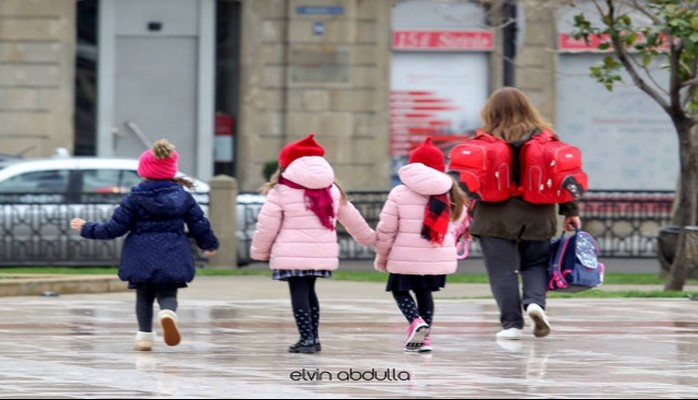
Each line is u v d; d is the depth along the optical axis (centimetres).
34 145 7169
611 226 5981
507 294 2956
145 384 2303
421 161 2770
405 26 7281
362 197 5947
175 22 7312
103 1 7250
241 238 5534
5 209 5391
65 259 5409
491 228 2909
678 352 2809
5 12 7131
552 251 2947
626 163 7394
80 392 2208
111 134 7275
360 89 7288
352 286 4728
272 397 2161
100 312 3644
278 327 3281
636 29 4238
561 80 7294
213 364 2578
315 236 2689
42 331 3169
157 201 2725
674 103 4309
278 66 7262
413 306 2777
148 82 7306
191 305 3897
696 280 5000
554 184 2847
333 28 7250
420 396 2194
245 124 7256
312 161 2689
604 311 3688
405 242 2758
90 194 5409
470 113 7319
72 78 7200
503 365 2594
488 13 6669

* * *

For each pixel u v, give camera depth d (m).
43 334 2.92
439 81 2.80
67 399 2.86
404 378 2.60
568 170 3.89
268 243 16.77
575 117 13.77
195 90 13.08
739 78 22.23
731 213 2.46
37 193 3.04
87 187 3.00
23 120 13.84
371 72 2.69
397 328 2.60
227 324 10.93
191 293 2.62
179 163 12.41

▶ [Exercise brief] Look through the records above and please copy every line in which the string "depth" occurs.

▶ [Result for this task]
Each line is u v d; d is the depth along the optical axis (centimetres).
For each pixel u v, give camera depth d (m).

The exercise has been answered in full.